I could use the Apple TV instead. If I dock the iPhone to my iMac, it’ll tell my central iTunes library that I’ve only made it through the first nine hours and thirty-seven minutes of the new Larry King memoir on audiobook, and restart playback from the correct position. Or, I could just drop the iPhone in the Hi-Fi dock and start rinsing rice and beans.

Lesson one of Apple TV’s failure: It’s designed around the idea that my iTunes library is the hub of my media experience. It isn’t. My media experience centres around my iPhone.

Solution? Add a dock to the Apple TV. One that allows both simple play through and full sync modes and makes the iPhone ‘reachable’ from any iTunes on the network. Instantly, my Apple TV would become ‘the place where the iPhone goes’.

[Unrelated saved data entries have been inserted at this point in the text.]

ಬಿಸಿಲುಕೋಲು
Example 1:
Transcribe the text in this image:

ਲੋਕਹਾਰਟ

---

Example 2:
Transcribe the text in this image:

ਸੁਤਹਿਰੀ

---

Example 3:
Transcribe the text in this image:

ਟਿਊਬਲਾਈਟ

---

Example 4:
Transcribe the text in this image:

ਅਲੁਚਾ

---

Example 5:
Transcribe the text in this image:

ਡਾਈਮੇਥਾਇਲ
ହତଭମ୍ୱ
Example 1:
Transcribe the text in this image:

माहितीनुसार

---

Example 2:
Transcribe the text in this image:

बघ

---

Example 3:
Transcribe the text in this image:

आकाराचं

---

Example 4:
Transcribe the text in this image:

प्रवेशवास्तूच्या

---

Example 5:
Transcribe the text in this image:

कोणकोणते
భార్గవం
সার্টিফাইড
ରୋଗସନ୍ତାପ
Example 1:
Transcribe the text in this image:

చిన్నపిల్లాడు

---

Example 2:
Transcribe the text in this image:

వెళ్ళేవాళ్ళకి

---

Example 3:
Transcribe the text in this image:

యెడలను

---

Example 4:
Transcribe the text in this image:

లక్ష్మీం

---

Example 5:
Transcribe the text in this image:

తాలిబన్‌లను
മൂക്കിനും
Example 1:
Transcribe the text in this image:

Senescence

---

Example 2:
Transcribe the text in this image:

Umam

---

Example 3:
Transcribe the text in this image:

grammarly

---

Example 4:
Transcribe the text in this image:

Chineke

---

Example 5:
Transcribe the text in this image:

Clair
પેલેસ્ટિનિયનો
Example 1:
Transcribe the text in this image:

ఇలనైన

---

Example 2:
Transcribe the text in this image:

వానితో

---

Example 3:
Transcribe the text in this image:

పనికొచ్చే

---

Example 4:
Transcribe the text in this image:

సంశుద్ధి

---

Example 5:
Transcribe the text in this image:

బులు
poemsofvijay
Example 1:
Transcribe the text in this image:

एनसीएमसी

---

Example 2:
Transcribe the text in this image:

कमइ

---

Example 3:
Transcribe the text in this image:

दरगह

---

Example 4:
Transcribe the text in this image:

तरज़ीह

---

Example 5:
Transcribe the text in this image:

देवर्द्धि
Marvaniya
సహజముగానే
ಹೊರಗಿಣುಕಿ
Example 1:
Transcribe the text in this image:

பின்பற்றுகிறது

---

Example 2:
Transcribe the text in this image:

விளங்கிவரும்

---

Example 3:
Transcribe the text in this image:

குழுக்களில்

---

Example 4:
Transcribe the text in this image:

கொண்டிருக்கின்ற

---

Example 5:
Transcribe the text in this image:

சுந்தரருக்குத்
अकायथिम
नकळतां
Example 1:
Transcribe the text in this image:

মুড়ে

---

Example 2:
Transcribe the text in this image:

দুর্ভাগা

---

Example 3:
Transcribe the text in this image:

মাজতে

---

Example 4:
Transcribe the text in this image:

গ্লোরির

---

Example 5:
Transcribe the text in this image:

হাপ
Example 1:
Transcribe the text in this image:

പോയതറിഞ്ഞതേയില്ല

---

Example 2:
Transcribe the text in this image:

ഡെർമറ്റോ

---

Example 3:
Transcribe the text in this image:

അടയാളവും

Okay, but why am I not even using the Apple TV for video? The answer sits on top of the Apple TV like a big, black tick sucking away its reason for existing: I have a Roku.

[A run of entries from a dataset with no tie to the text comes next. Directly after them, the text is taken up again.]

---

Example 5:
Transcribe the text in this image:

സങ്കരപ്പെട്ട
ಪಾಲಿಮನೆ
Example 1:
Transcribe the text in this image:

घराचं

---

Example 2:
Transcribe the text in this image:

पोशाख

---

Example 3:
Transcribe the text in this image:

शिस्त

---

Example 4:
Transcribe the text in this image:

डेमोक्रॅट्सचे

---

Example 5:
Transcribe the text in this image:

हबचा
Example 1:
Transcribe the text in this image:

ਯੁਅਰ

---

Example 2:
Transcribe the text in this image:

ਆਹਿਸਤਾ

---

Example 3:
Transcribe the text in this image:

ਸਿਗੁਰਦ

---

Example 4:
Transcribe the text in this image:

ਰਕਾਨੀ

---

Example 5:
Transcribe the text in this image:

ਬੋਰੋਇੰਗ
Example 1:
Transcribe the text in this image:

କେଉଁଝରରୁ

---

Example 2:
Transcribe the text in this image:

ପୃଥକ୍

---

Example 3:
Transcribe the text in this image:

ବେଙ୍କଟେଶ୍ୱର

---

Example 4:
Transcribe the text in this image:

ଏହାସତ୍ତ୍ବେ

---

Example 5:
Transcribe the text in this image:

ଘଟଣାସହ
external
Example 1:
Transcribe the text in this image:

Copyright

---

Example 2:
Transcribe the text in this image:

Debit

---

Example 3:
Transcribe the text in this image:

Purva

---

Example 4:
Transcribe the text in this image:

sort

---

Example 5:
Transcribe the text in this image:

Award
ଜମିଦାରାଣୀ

For half the cost of an Apple TV, I bought a simple box that streams internet video to my HDTV. Primarily I use it for Netflix Streaming. I can visit and select from a TV and movie library that far exceeds iTunes. I pick up the remote, and they’re all there for instantaneous play. It’s ‘all you can eat’ content for a mere ten bucks a month.

I can purchase movies on iTunes for about what they cost on DVD. I can rent them for three or four bucks. That’s great. I’ll definitely do that, after I’ve watched all 322 Netflix movies in my streaming queue and I get so desperate for video entertainment that I decide to actually spend money on pay-as-you-go entertainment.

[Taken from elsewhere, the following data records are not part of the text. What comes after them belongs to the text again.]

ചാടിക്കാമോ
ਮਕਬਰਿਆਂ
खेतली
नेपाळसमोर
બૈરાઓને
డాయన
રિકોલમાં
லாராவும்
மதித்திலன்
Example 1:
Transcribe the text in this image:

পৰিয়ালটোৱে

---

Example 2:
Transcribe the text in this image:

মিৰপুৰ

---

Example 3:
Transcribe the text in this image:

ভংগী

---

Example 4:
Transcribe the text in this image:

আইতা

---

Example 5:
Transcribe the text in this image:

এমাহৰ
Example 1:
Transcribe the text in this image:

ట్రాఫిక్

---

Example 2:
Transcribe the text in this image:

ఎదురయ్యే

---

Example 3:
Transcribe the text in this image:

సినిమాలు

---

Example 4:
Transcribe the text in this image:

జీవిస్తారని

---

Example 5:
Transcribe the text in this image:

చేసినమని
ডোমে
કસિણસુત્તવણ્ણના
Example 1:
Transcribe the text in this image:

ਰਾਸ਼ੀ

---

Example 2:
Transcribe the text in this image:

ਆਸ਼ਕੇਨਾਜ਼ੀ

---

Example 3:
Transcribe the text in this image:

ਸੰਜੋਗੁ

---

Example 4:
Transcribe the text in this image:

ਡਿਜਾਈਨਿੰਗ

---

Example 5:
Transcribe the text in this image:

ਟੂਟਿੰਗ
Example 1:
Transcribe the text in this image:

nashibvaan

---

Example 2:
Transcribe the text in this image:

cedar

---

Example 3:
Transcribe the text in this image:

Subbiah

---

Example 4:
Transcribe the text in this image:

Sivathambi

Lesson two of Apple TV’s failure: People still don’t like to pay for television. At least not when they associate it with the horrible experience of spending $3.99 (£3.49) just to turn off Paul Blart: Mall Cop after the first 10 minutes. The iTunes Store needs some sort of a subscription model or else Netflix and other streaming services will simply run away with the market for online video.

Future potential
I keep wondering why Apple doesn’t just put the Apple TV out of its misery. The iPod Hi-Fi was quietly removed from its price list after 18 months... a typical run for an Apple product that failed to set the world on fire. The Apple TV strikes me as that slightly broken chair in the garage that’s too rickety to use but still too good to throw away. Apple knows it’ll do something with it someday.

This new software update seems to bear that out. Yes, it’s thin on new features. But I couldn’t help but notice that its list of functions is no longer a box of cells. It’s a horizontal menu bar. You can run out of room in a box. But you can add an infinite number of new items to a bar that can keep scrolling to the left and to the right.

Maybe that’s a hint about the product’s future: services and plug-ins. If my Apple TV could support Netflix, and Major League Baseball, and ‘tune’ my favourite video podcasts and live streams like any other TV channel, I suspect I’d be finding a new place for my Roku. Rumours abound that Apple is negotiating with major broadcasters to offer a package of commercial content for a monthly fee, but you and I know how to deal with rumours.

Until then, the Apple TV continues to gamely keep its power LED illuminated. I suspect that like a house cat, it’s grateful I’ve spent the past hour paying attention to it but on the whole, it’d much rather be left in peace.